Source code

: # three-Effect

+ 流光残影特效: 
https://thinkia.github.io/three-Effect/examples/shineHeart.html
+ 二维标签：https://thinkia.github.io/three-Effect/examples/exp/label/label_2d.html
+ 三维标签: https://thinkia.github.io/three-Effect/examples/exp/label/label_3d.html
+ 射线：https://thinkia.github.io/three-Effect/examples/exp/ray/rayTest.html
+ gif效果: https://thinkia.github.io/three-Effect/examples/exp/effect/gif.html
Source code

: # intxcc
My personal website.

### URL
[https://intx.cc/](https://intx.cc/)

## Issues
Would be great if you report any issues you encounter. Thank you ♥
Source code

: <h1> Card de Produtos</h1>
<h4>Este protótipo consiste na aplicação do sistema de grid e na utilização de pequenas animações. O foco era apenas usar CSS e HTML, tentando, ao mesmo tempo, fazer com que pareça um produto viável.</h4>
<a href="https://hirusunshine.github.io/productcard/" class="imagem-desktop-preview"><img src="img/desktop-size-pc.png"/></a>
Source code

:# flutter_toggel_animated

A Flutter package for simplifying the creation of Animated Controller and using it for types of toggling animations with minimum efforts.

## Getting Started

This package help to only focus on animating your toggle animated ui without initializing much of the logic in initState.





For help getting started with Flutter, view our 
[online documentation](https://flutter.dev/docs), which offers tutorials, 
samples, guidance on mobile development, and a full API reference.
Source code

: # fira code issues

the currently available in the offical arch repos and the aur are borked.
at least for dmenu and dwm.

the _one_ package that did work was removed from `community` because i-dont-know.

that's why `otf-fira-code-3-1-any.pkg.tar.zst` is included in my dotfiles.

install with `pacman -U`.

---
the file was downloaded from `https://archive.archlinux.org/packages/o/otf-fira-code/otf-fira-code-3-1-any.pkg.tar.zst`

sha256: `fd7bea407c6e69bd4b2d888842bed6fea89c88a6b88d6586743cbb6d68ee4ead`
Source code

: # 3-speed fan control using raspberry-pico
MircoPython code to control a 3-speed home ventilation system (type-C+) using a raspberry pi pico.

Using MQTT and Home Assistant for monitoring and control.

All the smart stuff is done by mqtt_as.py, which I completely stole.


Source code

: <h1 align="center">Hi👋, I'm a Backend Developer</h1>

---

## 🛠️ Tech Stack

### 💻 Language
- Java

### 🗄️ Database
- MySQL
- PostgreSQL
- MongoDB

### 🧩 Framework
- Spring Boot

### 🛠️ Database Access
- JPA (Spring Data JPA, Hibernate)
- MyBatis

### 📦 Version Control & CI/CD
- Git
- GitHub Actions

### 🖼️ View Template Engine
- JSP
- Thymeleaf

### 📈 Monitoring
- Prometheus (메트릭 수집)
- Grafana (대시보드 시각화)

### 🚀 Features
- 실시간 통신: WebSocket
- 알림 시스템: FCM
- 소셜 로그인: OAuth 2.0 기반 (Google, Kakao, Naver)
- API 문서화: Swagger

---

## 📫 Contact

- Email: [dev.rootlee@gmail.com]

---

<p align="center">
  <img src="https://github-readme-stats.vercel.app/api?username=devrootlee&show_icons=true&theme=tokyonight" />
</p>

WORK REQUIRED
From the first line of the material above down to the line with "Card de Produtos</h1>", output each line exactly; include both of those lines and add no others.

ANSWER SPACE
Source code

: # three-Effect

+ 流光残影特效: 
https://thinkia.github.io/three-Effect/examples/shineHeart.html
+ 二维标签：https://thinkia.github.io/three-Effect/examples/exp/label/label_2d.html
+ 三维标签: https://thinkia.github.io/three-Effect/examples/exp/label/label_3d.html
+ 射线：https://thinkia.github.io/three-Effect/examples/exp/ray/rayTest.html
+ gif效果: https://thinkia.github.io/three-Effect/examples/exp/effect/gif.html
Source code

: # intxcc
My personal website.

### URL
[https://intx.cc/](https://intx.cc/)

## Issues
Would be great if you report any issues you encounter. Thank you ♥
Source code

: <h1> Card de Produtos</h1>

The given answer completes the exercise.